Despite President Donald Trump's much vaunted plans to get rid of "bad hombres," gang members and drug traffickers as an urgent matter of national security, only five of the more than 4,000 people prosecuted in new immigration cases in February actually committed crimes that put public safety at risk, according to Justice Department data.
The Trump administration opened 4,301 immigration crime related prosecutions in February, down 7.4 percent from January. That's also 14.7 percent less than in the same month last year, according to a breakdown of figures from the Transactional Records Access Clearinghouse (TRAC).
The data reveals that the bulk of the new immigration cases (3,733) were initiated in courts that handle misdemeanors posing no danger to national security.

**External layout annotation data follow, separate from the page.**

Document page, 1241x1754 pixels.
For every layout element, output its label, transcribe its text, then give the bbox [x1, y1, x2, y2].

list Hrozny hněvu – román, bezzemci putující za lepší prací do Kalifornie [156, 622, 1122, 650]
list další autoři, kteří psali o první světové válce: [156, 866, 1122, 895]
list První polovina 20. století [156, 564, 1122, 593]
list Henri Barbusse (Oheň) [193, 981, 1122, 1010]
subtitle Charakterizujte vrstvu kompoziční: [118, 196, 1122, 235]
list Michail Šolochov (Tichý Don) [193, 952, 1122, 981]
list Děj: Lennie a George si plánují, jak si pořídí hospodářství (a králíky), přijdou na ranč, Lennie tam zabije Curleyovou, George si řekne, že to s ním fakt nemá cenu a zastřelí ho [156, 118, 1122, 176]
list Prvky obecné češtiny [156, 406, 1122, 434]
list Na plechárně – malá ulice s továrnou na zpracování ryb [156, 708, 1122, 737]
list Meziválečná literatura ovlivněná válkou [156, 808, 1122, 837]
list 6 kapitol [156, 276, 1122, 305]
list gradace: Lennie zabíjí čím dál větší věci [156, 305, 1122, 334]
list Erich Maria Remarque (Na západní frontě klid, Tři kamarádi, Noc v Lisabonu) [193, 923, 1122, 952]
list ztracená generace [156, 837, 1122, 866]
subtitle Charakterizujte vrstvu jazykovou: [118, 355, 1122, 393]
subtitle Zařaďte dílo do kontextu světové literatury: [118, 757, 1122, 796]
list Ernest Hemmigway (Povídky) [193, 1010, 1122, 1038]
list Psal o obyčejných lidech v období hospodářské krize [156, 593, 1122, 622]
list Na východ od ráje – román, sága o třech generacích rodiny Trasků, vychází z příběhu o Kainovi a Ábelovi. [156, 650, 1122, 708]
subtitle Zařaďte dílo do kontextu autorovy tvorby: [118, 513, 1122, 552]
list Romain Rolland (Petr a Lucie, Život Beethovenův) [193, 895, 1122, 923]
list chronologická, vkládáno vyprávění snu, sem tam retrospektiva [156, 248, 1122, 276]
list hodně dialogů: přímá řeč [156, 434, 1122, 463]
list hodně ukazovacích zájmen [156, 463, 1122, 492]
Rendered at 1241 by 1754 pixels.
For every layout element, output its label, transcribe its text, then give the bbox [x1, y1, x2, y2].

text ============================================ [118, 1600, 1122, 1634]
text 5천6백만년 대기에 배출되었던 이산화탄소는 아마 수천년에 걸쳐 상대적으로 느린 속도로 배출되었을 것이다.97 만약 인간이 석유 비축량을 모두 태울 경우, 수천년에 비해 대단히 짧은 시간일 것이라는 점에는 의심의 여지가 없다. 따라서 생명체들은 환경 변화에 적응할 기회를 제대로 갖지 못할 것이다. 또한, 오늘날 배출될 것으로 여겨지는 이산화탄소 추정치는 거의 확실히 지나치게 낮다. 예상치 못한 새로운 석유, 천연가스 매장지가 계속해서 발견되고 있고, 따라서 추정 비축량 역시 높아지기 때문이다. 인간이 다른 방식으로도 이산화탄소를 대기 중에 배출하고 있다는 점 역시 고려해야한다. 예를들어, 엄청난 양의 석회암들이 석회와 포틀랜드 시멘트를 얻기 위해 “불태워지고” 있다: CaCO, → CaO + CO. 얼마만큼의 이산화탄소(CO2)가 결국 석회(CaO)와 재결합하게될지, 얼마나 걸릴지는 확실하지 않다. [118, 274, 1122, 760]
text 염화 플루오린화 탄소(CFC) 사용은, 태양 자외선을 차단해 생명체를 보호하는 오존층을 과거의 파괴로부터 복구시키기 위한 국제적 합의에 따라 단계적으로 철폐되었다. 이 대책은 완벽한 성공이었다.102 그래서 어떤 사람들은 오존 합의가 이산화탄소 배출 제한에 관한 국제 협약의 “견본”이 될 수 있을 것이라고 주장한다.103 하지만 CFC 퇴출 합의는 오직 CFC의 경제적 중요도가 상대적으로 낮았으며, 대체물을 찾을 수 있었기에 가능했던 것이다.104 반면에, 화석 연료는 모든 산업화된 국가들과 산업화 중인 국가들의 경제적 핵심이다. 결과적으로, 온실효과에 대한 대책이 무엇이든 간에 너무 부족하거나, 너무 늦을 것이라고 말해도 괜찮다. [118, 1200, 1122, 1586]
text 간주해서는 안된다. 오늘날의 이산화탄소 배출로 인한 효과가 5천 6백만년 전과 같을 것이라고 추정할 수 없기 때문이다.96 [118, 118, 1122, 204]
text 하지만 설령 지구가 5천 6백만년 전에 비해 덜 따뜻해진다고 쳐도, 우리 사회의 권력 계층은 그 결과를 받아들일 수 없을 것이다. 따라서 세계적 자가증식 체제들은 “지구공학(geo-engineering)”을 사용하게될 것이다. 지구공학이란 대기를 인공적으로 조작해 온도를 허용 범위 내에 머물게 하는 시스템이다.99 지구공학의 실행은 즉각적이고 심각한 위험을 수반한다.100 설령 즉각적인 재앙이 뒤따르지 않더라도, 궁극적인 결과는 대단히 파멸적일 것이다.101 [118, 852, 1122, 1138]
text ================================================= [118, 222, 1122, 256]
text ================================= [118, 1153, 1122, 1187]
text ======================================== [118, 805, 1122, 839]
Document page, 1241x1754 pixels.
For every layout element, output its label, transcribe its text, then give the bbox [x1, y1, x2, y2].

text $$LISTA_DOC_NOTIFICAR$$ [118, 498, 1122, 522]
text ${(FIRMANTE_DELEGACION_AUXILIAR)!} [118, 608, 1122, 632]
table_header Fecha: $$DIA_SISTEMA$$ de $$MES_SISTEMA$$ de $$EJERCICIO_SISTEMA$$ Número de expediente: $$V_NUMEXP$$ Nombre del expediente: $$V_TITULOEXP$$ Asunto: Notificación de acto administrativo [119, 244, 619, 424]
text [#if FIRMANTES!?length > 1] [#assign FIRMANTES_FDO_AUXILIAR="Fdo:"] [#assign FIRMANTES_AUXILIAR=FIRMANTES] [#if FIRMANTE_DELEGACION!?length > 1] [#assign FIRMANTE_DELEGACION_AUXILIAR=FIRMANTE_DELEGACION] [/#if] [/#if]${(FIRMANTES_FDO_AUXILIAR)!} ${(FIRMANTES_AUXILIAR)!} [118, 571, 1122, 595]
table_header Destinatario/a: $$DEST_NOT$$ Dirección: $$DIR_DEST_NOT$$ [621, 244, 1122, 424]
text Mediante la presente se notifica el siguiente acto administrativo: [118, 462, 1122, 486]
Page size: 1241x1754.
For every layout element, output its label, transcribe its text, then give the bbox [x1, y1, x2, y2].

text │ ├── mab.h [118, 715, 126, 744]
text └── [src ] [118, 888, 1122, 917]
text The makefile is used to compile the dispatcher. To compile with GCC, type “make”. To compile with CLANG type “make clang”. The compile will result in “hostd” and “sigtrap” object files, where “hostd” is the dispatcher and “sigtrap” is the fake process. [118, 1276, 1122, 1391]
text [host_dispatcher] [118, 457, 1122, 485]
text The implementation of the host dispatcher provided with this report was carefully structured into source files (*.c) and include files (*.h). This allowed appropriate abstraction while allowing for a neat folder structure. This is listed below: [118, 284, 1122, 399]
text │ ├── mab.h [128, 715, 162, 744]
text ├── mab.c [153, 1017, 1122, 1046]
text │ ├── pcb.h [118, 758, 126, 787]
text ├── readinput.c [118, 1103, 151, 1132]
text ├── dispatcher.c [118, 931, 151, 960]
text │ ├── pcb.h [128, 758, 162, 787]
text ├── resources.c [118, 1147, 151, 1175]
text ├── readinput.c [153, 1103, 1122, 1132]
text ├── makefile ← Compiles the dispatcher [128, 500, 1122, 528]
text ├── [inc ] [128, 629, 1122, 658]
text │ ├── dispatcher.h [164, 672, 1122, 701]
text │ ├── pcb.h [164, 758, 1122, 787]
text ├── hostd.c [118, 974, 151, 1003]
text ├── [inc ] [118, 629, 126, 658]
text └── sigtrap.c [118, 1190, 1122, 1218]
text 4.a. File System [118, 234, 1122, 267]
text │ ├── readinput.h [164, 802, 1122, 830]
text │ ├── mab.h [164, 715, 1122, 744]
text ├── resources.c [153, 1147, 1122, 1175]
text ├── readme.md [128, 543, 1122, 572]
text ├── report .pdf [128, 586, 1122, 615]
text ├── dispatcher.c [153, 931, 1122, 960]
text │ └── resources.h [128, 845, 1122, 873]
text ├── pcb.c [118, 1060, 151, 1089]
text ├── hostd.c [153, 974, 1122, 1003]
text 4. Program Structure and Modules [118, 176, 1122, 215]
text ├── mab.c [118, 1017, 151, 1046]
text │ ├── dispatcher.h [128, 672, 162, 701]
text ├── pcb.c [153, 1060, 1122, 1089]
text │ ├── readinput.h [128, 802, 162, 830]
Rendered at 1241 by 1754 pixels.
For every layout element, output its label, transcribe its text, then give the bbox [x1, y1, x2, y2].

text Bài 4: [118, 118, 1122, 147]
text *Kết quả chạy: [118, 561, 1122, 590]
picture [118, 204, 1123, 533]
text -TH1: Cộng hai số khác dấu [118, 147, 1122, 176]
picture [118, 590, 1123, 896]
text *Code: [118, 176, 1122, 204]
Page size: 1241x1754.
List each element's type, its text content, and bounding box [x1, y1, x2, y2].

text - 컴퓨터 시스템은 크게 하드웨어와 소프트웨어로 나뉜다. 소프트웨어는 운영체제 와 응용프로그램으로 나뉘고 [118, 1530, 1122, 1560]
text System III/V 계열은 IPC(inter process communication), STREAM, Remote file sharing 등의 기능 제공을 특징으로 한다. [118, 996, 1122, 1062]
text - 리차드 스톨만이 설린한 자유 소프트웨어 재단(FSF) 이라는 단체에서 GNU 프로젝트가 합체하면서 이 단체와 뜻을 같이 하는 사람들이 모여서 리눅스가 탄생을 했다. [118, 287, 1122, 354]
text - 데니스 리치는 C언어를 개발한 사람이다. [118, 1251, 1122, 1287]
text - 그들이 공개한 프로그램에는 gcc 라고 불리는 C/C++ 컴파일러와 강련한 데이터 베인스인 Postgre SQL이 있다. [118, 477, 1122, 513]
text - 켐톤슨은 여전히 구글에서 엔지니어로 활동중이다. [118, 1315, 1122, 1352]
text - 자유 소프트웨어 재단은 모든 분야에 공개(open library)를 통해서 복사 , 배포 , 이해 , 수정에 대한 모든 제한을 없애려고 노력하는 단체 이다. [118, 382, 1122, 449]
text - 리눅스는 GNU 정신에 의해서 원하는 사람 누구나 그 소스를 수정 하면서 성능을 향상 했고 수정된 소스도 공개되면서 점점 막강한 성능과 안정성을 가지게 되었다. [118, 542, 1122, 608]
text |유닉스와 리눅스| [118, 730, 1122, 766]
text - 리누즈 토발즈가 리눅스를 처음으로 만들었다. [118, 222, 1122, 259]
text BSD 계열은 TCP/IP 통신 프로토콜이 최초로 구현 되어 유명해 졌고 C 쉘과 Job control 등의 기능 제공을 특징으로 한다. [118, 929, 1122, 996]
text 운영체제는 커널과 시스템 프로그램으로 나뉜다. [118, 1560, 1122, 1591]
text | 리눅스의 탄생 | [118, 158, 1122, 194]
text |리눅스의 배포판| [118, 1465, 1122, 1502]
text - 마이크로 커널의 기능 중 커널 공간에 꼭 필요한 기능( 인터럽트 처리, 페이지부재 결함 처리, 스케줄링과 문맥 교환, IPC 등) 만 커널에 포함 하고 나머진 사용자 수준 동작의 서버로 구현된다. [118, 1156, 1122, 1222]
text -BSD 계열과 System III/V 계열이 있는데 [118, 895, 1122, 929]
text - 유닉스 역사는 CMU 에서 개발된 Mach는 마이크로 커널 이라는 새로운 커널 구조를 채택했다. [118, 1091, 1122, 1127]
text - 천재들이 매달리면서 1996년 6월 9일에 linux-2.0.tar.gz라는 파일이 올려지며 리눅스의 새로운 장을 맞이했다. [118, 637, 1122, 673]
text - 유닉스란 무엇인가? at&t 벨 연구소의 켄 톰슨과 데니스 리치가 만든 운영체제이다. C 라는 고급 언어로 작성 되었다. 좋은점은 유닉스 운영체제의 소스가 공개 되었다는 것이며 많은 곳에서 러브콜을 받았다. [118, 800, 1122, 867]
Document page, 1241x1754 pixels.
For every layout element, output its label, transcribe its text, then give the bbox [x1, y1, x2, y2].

Some cases may commence in these courts before being referred to a district court or higher.
The most common charge was for illegal entry to the United States—“entry of alien at improper time or place"—representing 48.8 percent of the cases.
The second most common charge was for re-entry into the country after being deported: amounting to 43.6 percent of the cases.
Only five immigrants were charged with offenses involving a firearm or other dangerous criminal act in February, accounting for 0.1 percent of the total immigration cases that were opened.
Despite Trump's harsh rhetoric against undocumented immigrants, prosecutions against these migrants for this type of charge declined 51.7 percent in February compared to the same month in 2016, according to TRAC data.
Compared to five years ago, charges for these types of crimes plummeted 46.2 percent.
Of the top 10 charges, the next most serious is "conspiracy to commit an offense or defraud the United States," for which only four trials were initiated in February.
Immigration convictions show a similar pattern:
An analysis of sentencing data in immigration cases in February also showed a low number of serious crimes. Out of 4,198 judgments, 61 percent were for petty offenses.
Again, the main cause was entry into the country at an "inappropriate time or place," with 70.2 percent of the cases, and the second the reentry to the United States after being deported, with 29 percent.